Anna Badora - Die Frau, die das Volkstheater verändert

13. Januar 2016

Fotorechte: © www.lupispuma.com / Volkstheater

Seit September 2015 ist die gebürtige Polin und ehemalige Intendantin des Schauspielhauses Graz die neue Direktorin des Volkstheaters. Wie hat sich das Volkstheater unter ihrer Leitung verändert? Ist es multikultureller geworden? Anna Badora erzählt, warum dem Theater gerade in Krisenzeiten eine wichtige Bedeutung innewohnt.

 

Im Spielplan finden sich Themen wie Flucht aus dem Irak, Dschihadismus in Österreich, jüdisches Leben in Wien -  ist das Volkstheater in der neuen Saison multikultureller geworden?

Das Volkstheater steht mitten in der Gesellschaft - und teils auch für die Gesellschaft. Diese Themen bewegen die Menschen, nicht theoretisch weit weg, sondern sie werden damit zunehmend hautnah selbst konfrontiert, bis in ihr Grätzel hinein. Sie können von uns erwarten, dass wir solche Themen auf der Bühne aus verschiedenen Blickwinkeln sinnlich erfahrbar machen und beleuchten, und den Menschen Orientierungshilfen anbieten, die andere Medien so nicht leisten können.

 

„Theater ist gerade in der Krise unverzichtbar“ (Kurier)  – Was meinen Sie damit?

In Krisenzeiten verengt sich häufig der Blick, fokussiert sich nur auf den Versuch, das gerade aktuelle Problem zu lösen. Das Theater kann den Blick wieder öffnen, zeigen, dass es epochenunabhängige universale gesellschaftliche und menschliche Konstellationen gibt, die in ihren Anforderungen vergleichbar sind. Es kann Fragen aufwerfen, die über den unmittelbaren Ereignishorizont hinaus reichen und helfen, die Krise in einen Gesamtzusammenhang einzubetten.

 

Sie haben 1979 überhaupt als erste Frau das Regie-Studium am Max-Reinhardt-Seminar absolviert: War das zu Beginn Ihrer Karriere eher von Vorteil oder von Nachteil für Sie?

Weder noch. Ich war dann als Regisseurin eigentlich keine Pionierin mehr, da gab es vor mir schon andere Frauen. Ich sehe mich mehr als Umsetzerin und hatte damit dieselben Schwierigkeiten, mit meiner Arbeit in einer männlich dominierten Berufswelt als Frau Akzeptanz zu finden wie Frauen in vielen anderen Berufen wie Wissenschaften usw. auch.

 

Wie schafft man es als Polin Österreicherin des Jahres (2011) zu werden?

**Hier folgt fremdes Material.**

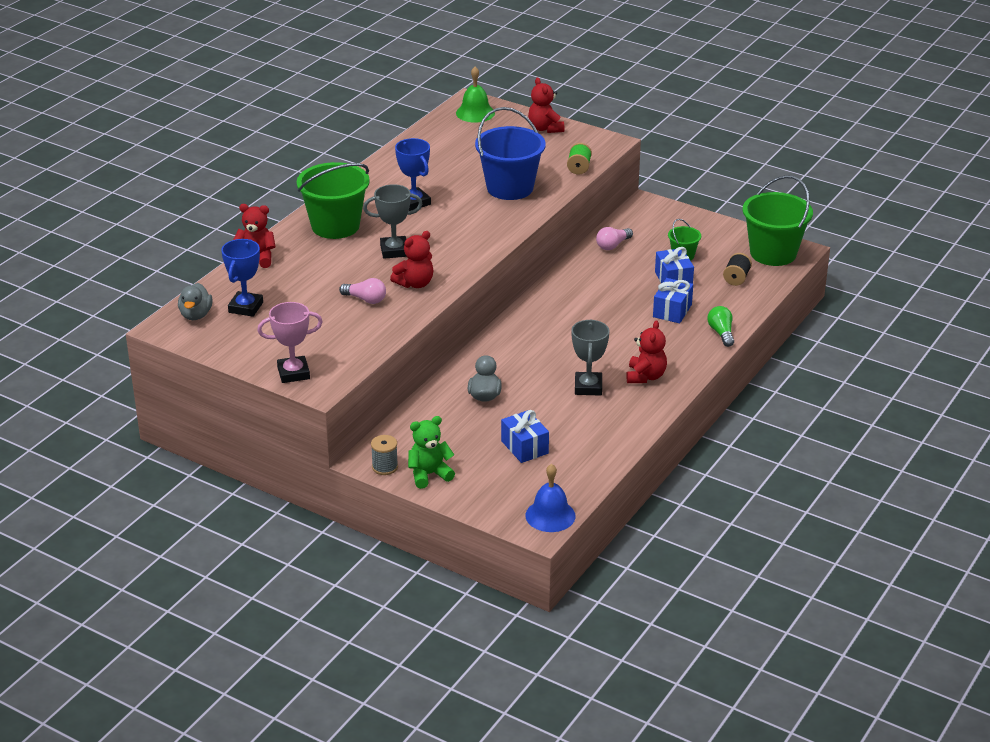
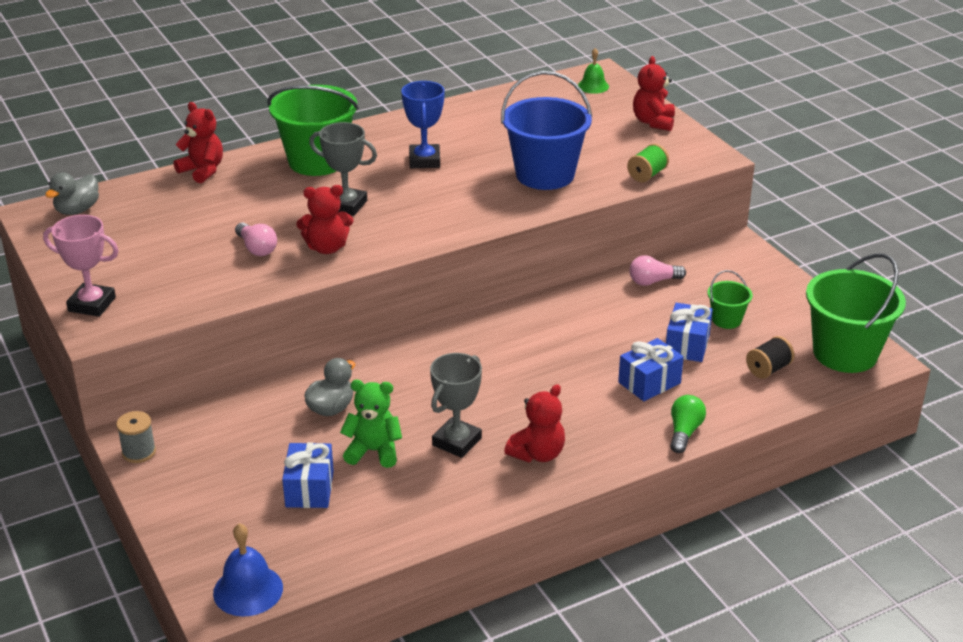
camera: 30 degrees right, 0 degrees up
blue trophy [221,239,263,317] -> none
green teddy bear [408,416,455,489] -> green teddy bear moved to [340,380,402,468]
green bell [456,67,495,123] -> green bell [578,48,609,94], size x0.66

Ich verstehe die Frage nicht? Ich habe mit meiner Herkunft aus einem osteuropäischen Land und österreichischem Pass doch eine typisch österreichische Biografie, was wohl einen Teil des Charmes dieses Landes ausmacht.

 

Kurz und knapp: Welchen Stempel trägt das Volkstheater seit Ihrer Direktion?

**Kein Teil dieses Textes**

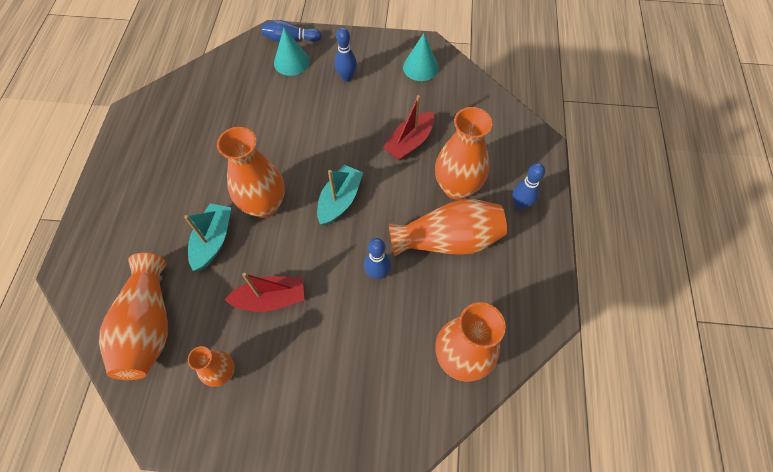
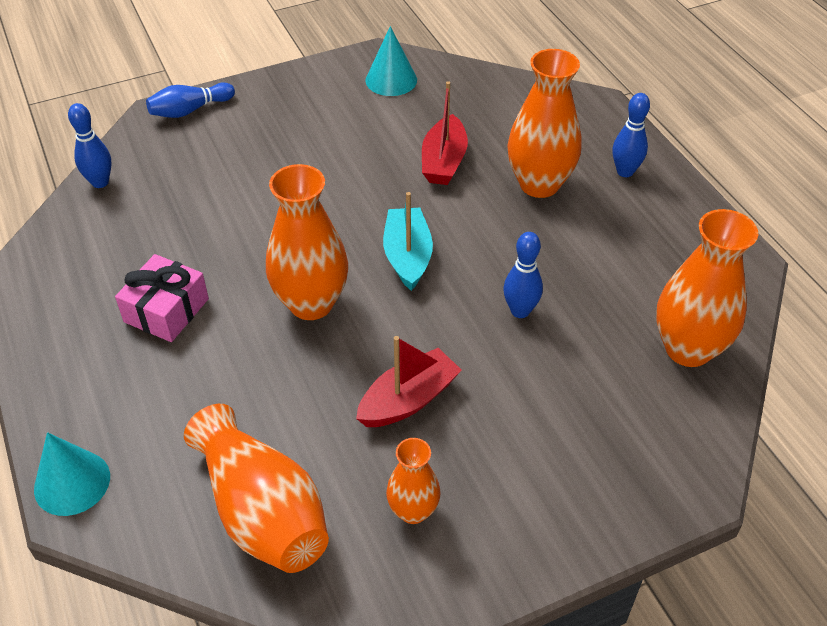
camera: 30 degrees left, 15 degrees down
turquoise boat [184,203,231,271] -> none
turquoise cone [274,28,310,76] -> turquoise cone moved to [34,432,110,516]
blue bowling pin [335,27,357,82] -> blue bowling pin moved to [68,103,112,188]
orange vase [389,199,507,256] -> none
none -> pink gift [115,254,209,342]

Der Blick der Welt von außen nach innen auf Wien und Österreich, und unser Blick von innen nach außen auf die Welt.

 

Blick in die Zukunft: Wie wird sich das Volkstheater noch verändern in den nächsten Jahren?

Es geht uns um die langfristige Relevanz des Volkstheaters für die Stadt. Wir versuchen in der ersten Spielzeit das mögliche Profil des Volkstheaters auszuloten. Die Auswertung wird über die weitere Richtung entscheiden.

 

Was machen Sie an Wochenenden, oder wenn Sie nicht gerade arbeiten?

Ich erforsche mit meinem Mann gerne weitere interessante Ecken von Wien und Umgebung, wandernd und Motorrad fahrend. Damit dürften wir noch Jahre beschäftigt sein. Außerdem schwimme ich gerne und lese natürlich viel.